Mitolojiye göre eskiden insanların Unutma Irmağı’nın – diğer adıyla Lethe Irmağı’nın geçtiği bir şehirde yaşadığı söylenir. Lethe, yeraltından kaynağını alır. Doğarken insanlar ırmağın suyundan geçerler ve özlerinden, gerçeklikten uzaklaşırlar ve asıl olanı unuturlar. Platon’a göre doğmadan hemen önce içilen, özün ve gerçekliğin unutulmasını sağlayan bir sudur. Geçmişi kayıtlıdır, fakat insan tekrar doğduğunda hiçbirini hatırlamaz.
İnsan doğduğu ilk andan itibaren aslında tüm gerçekleri – özlerini, hakikati bilmektedir ama sadece unutmuştur. Her şeyin farkındadırlar içten içe. İşte bu noktada da Lethe ırmağı kavramından kaynağını alan Aletheia kavramı ortaya çıkar.

• Yapılacaklar:
1. Lethe Irmağı ile ilgili metne göre insanlar asıl olanı neden hatırlamaz? Bir ila üç cümleyle açıklayın.
2. Aşağıdaki ifadelerin Lethe Irmağı ile ilgili metinle uyuşup uyuşmadığını belirtin. Her biri için evet ya da hayır deyin ve kararı belirleyen sözcükleri metinden aynen alıntılayın.
(a) Lethe Irmağı kaynağını yeraltından alır.
(b) Platon'a göre bu su doğumdan hemen sonra içilir.
(c) Aletheia kavramı, Lethe ırmağı kavramından kaynağını alır.
3. Lethe Irmağı ile ilgili metni son cümlesinden sonra sürdürün.

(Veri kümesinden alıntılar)
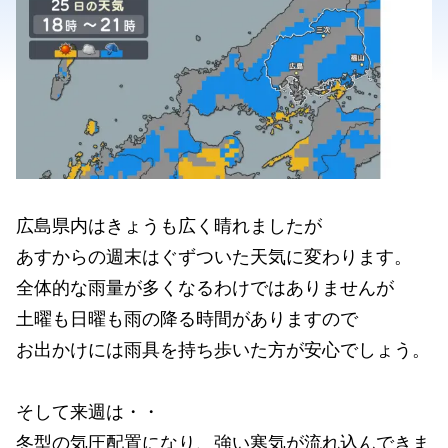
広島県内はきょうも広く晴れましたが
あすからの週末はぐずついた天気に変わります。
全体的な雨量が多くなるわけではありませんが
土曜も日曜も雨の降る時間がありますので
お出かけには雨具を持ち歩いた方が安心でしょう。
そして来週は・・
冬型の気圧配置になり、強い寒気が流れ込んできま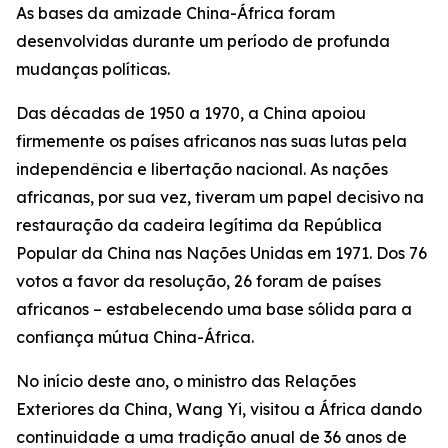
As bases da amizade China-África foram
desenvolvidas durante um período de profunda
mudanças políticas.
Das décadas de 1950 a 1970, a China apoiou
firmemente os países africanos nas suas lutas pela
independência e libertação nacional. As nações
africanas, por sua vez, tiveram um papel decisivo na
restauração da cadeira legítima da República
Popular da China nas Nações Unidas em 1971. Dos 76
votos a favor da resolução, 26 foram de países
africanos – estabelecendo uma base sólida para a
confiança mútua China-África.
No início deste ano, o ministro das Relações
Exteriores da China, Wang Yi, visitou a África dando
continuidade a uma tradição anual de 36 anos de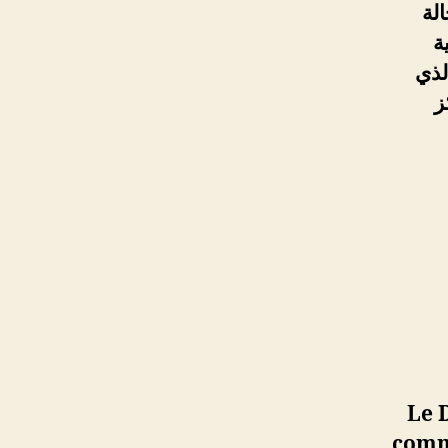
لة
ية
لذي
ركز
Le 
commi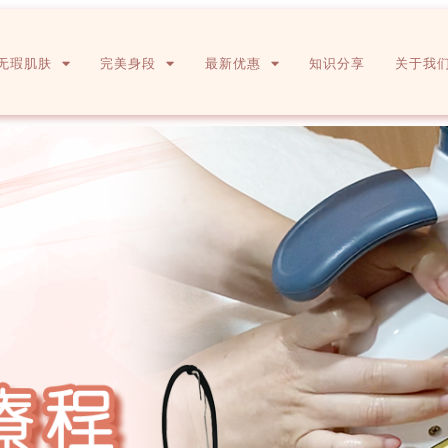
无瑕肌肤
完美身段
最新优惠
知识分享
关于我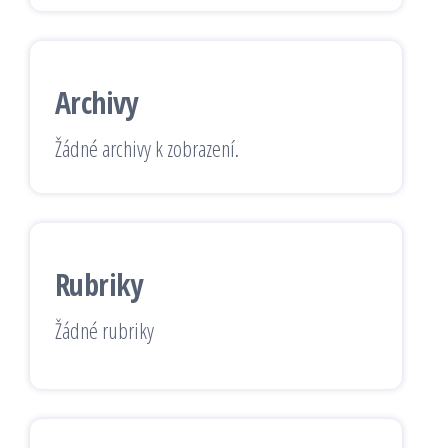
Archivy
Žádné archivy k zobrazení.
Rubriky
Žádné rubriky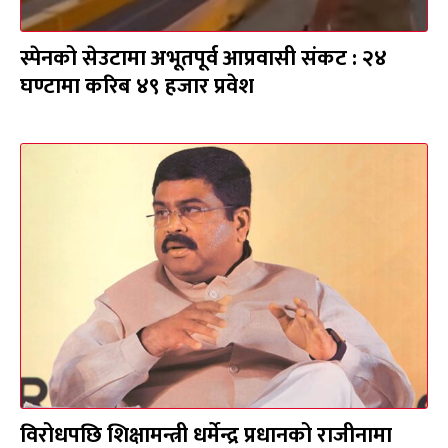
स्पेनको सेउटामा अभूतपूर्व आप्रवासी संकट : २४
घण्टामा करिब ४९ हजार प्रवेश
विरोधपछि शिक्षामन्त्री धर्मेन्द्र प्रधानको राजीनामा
==
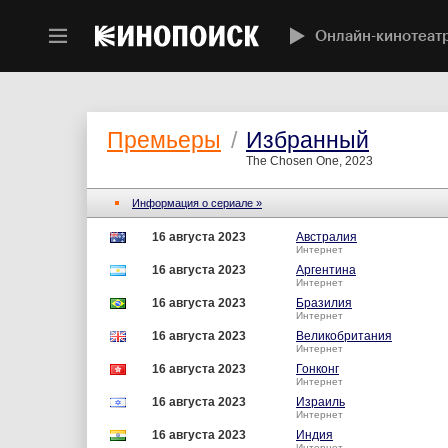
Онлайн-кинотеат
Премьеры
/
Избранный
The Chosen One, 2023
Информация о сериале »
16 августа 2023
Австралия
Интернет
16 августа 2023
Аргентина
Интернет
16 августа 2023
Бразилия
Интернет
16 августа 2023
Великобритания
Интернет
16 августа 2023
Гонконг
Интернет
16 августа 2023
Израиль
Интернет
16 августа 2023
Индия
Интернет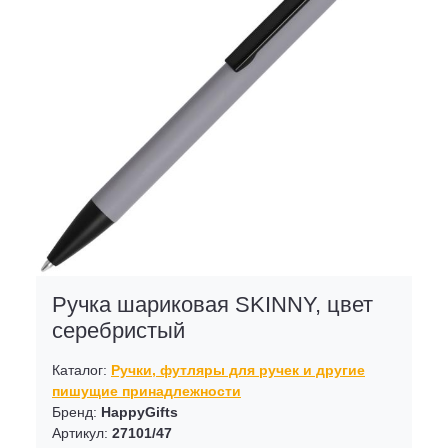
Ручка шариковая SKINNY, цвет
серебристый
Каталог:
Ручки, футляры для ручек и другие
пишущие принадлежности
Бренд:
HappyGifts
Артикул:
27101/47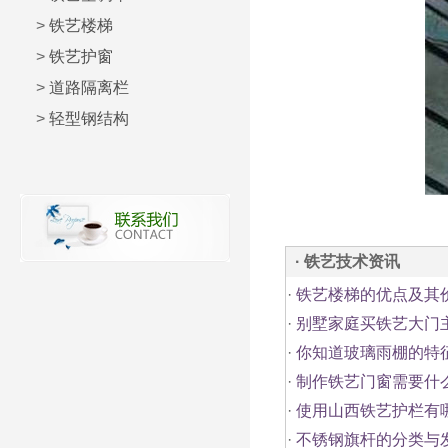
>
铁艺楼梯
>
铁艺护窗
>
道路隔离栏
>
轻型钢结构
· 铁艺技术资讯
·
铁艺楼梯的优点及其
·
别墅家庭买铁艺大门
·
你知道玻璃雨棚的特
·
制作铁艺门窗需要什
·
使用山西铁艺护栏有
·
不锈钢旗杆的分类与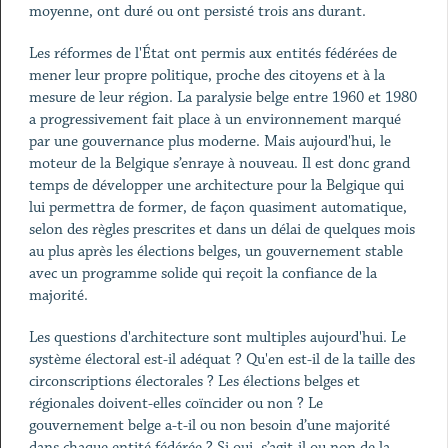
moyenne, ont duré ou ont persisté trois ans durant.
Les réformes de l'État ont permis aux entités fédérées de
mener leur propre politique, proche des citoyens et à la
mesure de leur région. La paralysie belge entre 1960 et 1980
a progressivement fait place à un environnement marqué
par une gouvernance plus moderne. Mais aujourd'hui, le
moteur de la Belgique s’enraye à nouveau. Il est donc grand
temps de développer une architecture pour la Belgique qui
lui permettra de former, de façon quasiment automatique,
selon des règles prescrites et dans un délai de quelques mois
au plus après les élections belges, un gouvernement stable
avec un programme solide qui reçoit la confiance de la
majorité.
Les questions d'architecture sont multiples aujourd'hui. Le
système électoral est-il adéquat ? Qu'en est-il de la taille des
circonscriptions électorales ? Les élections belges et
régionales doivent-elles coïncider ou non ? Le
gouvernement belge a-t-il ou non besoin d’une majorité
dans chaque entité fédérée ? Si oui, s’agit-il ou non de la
==
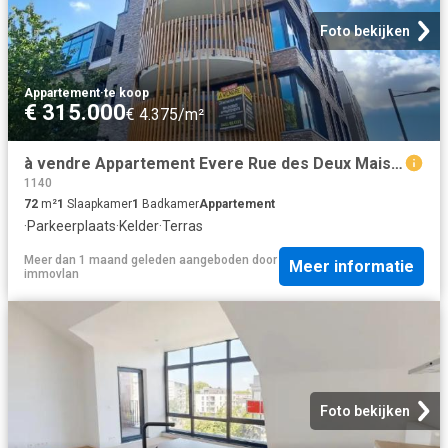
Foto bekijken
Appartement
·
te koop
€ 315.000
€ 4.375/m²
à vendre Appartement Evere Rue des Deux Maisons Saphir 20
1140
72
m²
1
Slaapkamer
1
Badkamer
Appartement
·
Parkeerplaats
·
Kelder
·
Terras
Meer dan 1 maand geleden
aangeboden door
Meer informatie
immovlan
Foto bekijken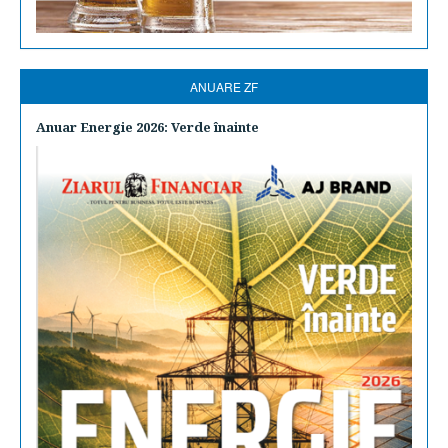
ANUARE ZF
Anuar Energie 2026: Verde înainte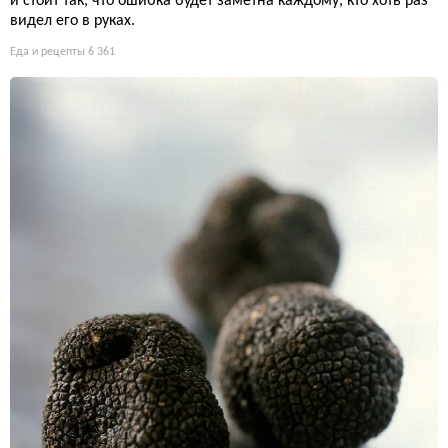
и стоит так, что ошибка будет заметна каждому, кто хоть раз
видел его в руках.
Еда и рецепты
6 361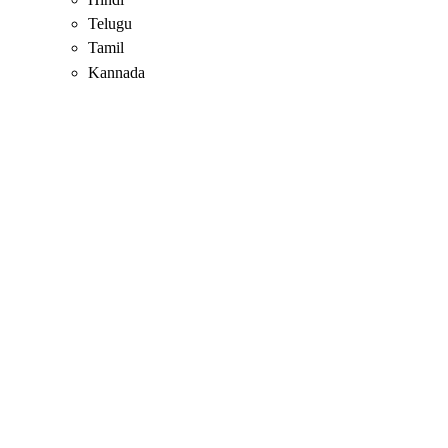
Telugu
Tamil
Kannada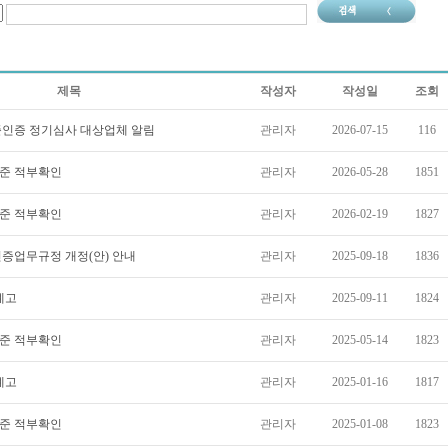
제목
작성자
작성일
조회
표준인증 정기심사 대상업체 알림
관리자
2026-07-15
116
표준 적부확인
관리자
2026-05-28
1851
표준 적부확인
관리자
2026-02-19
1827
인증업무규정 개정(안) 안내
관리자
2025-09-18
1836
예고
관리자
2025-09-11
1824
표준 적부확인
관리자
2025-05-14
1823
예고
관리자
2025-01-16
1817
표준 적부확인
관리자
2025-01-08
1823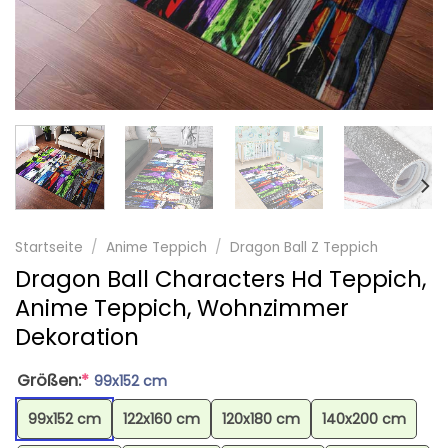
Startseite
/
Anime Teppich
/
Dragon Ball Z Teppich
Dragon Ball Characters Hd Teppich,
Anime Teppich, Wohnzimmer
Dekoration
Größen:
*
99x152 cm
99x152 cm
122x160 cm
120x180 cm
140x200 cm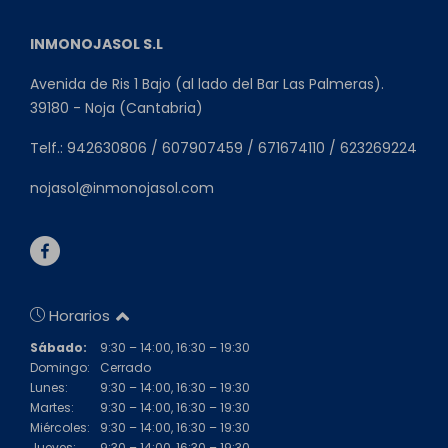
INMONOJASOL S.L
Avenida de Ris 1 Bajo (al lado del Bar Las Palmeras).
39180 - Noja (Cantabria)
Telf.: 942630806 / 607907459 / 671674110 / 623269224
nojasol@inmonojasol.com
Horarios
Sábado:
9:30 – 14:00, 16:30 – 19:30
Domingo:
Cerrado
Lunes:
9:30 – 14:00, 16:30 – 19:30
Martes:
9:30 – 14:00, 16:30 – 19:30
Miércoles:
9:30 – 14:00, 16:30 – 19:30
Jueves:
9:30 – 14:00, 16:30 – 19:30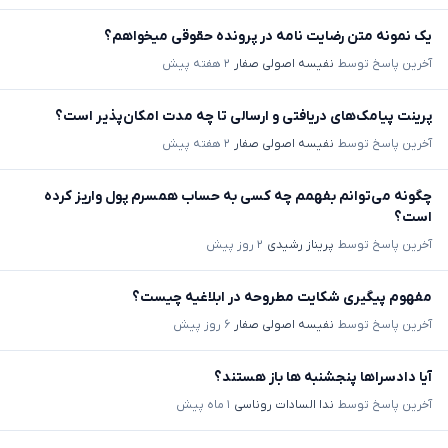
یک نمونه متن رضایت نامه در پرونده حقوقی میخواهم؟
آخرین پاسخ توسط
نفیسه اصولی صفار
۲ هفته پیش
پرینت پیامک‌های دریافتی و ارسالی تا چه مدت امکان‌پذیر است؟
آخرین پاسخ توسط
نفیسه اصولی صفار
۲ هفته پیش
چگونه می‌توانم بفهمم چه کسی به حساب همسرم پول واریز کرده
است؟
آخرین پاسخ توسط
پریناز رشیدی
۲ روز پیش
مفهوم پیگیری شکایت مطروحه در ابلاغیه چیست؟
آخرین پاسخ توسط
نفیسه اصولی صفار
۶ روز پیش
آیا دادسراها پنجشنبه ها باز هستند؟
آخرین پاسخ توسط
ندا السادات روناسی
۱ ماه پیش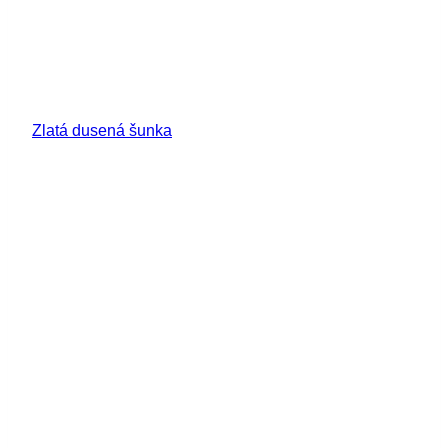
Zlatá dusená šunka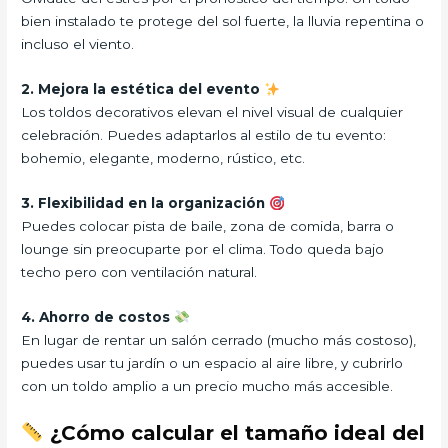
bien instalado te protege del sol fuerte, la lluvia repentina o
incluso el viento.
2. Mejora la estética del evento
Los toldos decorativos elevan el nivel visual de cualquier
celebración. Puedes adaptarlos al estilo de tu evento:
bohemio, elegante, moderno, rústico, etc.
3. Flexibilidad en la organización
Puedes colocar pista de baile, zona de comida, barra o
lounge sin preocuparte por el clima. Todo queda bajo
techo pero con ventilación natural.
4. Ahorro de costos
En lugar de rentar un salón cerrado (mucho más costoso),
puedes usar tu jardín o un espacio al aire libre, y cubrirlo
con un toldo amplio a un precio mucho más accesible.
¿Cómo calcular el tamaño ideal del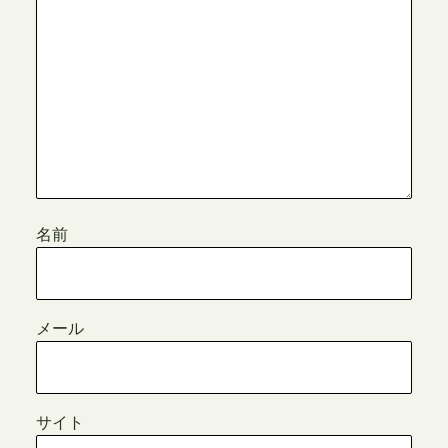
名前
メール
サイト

• Yanıtlar:
1. İnsanlar doğarken Lethe Irmağı'nın suyundan geçer. Bu yüzden özlerinden ve gerçeklikten uzaklaşır, asıl olanı unuturlar. Geçmişleri kayıtlı olsa da tekrar doğduklarında hiçbirini hatırlamazlar.

2.
(a) Evet: "Lethe, yeraltından kaynağını alır."
(b) Hayır: "doğmadan hemen önce içilen"
(c) Evet: "Lethe ırmağı kavramından kaynağını alan Aletheia kavramı ortaya çıkar."

3.
“a-“ olumsuzluk ekiyle türemiş olan “Aletheia” kavramı unutmama, hatırlama, hakikate erme anlamı taşır. Unutulanı hatırlama, özümüze geri dönme ve arınma bilgilerini içinde taşır. Keza Aletheia kavramının en çok tartışıldığı ve görüldüğü oyun olan “Kral Oidipus” oyununda Oidipus Lethe ırmağından ötürü unuttuğu gerçekliğe aslında en başından beri hakimdir. (Annesi ile yatmış olma bilgisine) Sadece henüz aymamıştır. Ancak oyunun sonunda aslında bildiği gerçekliğe hakim olur; yani Aletheia’ya varır. Gerçekliği ve doğruyu en başından bilen insanoğlu, Aletheia’ya ulaşma ve özüne dönme arzusu taşır ancak buna ulaşmak için çaba göstermeli ve bir mücadele vermeli; bir şeylerden vazgeçmelidir. Bu kimi zaman farkında olmadan yaşananlardan kaynaklanır ve kişiyi o ayma anına getirir. (bknz. Kral Oidipus)
Ekip Tiyatrosu bu sezon çağdaş bir Aletheia öyküsü anlatıyor bizlere. Oldukça başarılı hazırlanılmış metin, çağdaş bir unutma oyunu. Gerçekliği bilmemize rağmen reddediyor oluşumuzun hikayesi.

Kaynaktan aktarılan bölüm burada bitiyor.